Le Printemps des comédiens 2017 a connu vendredi 30 juin 20147 au soir, à Montpellier, un final magistral avec la création en France de "Sentiments connus, visages mêlés" du Suisse Christoph Marthaler.
Présent depuis plus de 30 ans sur les plus grandes scènes européennes de théâtre et d'opéra, Marthaler fait dans cette pièce, qui doit encore être jouée samedi soir, des adieux burlesques et mélancoliques à la palpitante Volksbühne, le théâtre du peuple et de l'Est de Berlin avec lequel il entretient un rapport intense.
Les rires fusent dès le départ lorsque des personnages à la mine et aux vêtements défraîchis de la mythique troupe sont "livrés" tels des objets dans des caisses en bois ou des emballages improbables dont ils se libèrent de manière ubuesque.

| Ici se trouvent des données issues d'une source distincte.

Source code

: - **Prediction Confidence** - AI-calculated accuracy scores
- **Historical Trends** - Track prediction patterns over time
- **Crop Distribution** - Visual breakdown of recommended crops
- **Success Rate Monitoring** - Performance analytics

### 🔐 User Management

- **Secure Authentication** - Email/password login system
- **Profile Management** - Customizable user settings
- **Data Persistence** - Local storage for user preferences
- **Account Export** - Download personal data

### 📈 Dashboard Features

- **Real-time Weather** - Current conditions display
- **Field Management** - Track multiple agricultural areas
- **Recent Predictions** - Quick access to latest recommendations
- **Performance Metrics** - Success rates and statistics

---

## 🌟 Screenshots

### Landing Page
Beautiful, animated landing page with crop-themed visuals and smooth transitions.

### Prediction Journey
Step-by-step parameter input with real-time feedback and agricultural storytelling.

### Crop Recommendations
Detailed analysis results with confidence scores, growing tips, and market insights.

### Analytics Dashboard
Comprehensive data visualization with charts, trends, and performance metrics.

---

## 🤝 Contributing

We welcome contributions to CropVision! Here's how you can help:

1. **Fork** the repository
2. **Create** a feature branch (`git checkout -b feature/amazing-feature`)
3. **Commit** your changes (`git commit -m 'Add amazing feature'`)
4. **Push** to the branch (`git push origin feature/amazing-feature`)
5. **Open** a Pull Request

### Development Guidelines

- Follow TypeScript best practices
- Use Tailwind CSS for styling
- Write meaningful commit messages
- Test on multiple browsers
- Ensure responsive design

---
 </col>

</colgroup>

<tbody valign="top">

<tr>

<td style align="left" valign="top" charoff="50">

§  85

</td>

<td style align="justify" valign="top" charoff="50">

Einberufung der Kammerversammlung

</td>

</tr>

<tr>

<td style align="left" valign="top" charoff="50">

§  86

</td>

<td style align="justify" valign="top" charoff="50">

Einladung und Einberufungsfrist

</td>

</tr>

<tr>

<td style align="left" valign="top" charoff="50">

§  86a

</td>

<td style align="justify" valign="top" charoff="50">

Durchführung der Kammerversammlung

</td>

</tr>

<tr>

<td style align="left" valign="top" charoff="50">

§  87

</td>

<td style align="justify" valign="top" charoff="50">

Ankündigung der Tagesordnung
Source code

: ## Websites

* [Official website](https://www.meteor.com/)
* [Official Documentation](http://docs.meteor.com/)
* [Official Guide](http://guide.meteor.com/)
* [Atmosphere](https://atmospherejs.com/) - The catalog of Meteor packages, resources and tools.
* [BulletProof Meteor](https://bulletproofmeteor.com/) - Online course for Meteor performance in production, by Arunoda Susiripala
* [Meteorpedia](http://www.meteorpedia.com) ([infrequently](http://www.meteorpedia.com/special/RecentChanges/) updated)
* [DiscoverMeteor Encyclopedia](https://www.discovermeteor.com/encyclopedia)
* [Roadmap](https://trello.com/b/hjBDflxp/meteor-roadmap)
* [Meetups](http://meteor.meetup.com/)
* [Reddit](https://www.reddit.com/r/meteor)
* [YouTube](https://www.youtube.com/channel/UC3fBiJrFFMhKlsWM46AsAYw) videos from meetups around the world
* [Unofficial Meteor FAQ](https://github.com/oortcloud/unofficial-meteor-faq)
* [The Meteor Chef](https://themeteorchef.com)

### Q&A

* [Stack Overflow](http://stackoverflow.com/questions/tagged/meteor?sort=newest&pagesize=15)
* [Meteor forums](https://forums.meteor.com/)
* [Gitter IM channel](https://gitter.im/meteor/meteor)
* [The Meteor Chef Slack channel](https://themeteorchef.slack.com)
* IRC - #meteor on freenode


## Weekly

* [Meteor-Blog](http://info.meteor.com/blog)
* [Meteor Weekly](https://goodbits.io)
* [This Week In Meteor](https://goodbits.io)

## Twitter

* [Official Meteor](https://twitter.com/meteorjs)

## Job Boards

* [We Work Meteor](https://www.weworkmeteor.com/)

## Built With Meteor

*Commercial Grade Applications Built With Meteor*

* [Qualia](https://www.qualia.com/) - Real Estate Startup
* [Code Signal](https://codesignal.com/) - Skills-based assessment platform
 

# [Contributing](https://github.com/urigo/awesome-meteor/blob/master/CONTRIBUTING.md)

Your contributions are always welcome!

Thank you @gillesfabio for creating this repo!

Marthaler et sa complice habituelle, la décoratrice et costumière Anna Viebrock, les plongent dans un "non-lieu" où ils déambulent, divaguent et disjonctent entre des murs nus portant la trace de tableaux depuis longtemps décrochés et dans un inquiétant ascenseur.
Sont-ils des revenants ? Des pièces de musées ? Les pensionnaires d'un asile psychiatrique ? Ou simplement des artistes privés de scène qui se mettent soudain à chanter en solo ou à l'unisson - Mozart ou Verdi.
Dans ce spectacle en allemand surtitré en français, le chant incarne le souvenir, les objets sont une évocation poétique du temps qui passe inexorablement.
Entre théâtre à textre et théâtre musical
Né à Erlenbach dans le canton de Zürich en 1951, Marthaler a suivi des études musicales (hautbois et flûte notamment) puis l'école de théâtre de Jacques Lecoq, avant d'unir ces deux univers dans des fictions où parole, chant et musique racontent des histoires peuplées de personnages du quotidien en décalage avec la civilisation du mouvement continu.
Fidèle à son habitude, dans "Sentiments connus, visages mêlés", Marthaler porte un regard profondément humain sur ses personnages. Avec la lenteur et l'ironie qui caractérisent ses mises en scène, il crée une puissante poésie scénique qui abolit les distinctions entre théâtre à texte et théâtre musical.
Depuis la nomination en 1992 du metteur en scène Frank Castorf comme intendant du théâtre emblématique de la Rosa-Luxemburg-Platz, Marthaler y a créé des spectacles d'anthologie, notamment en 1993 "Murx den Europäer !" (Bousille l'Européen !),sorte de requiem pour la RDA.
Mais un cycle se termine car Castorf doit laisser la place en 2017 à un curateur et non un homme de théâtre, Chris Dercon, ex-patron de la Tate Modern de Londres, que ses détracteurs accusent de vouloir vendre l'âme du théâtre légendaire, édifié par Oskar Kaufmann en 1914.
"On nous oubliera, c'est notre sort, on n'y changera rien" chantent avec fatalisme les vétérans de la Volksbühne, dont la virtuosité a été copieusement applaudie vendredi soir à Montpellier.